• [Written task] Working from the line that contains "List each element's" down to the last line below, repeat each line exactly.

--- Supplied information Enclosed Below ---

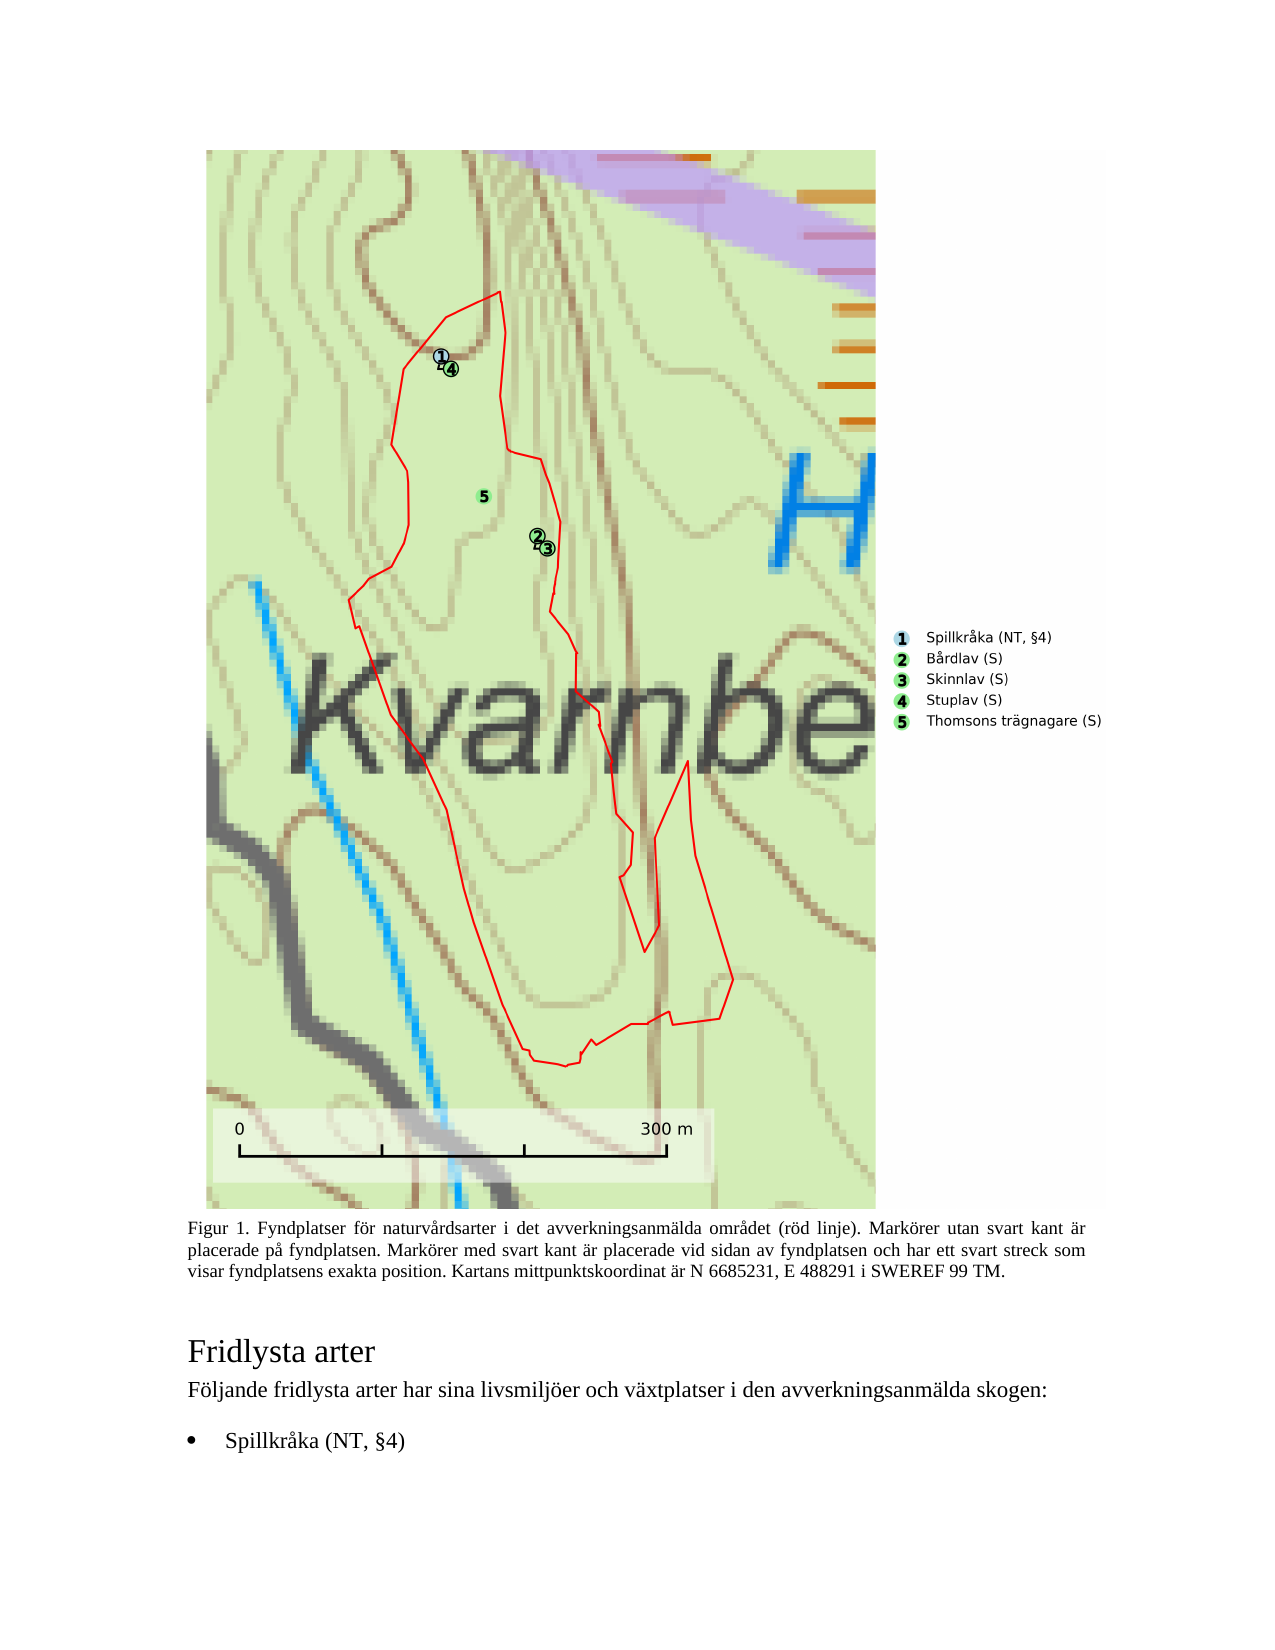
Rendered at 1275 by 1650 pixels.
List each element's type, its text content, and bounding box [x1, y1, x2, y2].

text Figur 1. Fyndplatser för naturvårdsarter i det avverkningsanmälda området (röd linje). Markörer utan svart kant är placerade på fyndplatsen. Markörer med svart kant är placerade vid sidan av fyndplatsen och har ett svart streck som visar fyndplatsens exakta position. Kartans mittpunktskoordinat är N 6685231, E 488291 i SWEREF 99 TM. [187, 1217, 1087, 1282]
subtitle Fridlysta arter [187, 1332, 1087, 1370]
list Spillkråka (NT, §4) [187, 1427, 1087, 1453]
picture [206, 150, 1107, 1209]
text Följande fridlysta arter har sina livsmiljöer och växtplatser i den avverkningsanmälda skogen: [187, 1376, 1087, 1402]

--- End of Enclosed Supplied information ---

• [Solved exercise]
List each element's type, its text content, and bounding box [x1, y1, x2, y2].

text Figur 1. Fyndplatser för naturvårdsarter i det avverkningsanmälda området (röd linje). Markörer utan svart kant är placerade på fyndplatsen. Markörer med svart kant är placerade vid sidan av fyndplatsen och har ett svart streck som visar fyndplatsens exakta position. Kartans mittpunktskoordinat är N 6685231, E 488291 i SWEREF 99 TM. [187, 1217, 1087, 1282]
subtitle Fridlysta arter [187, 1332, 1087, 1370]
list Spillkråka (NT, §4) [187, 1427, 1087, 1453]
picture [206, 150, 1107, 1209]
text Följande fridlysta arter har sina livsmiljöer och växtplatser i den avverkningsanmälda skogen: [187, 1376, 1087, 1402]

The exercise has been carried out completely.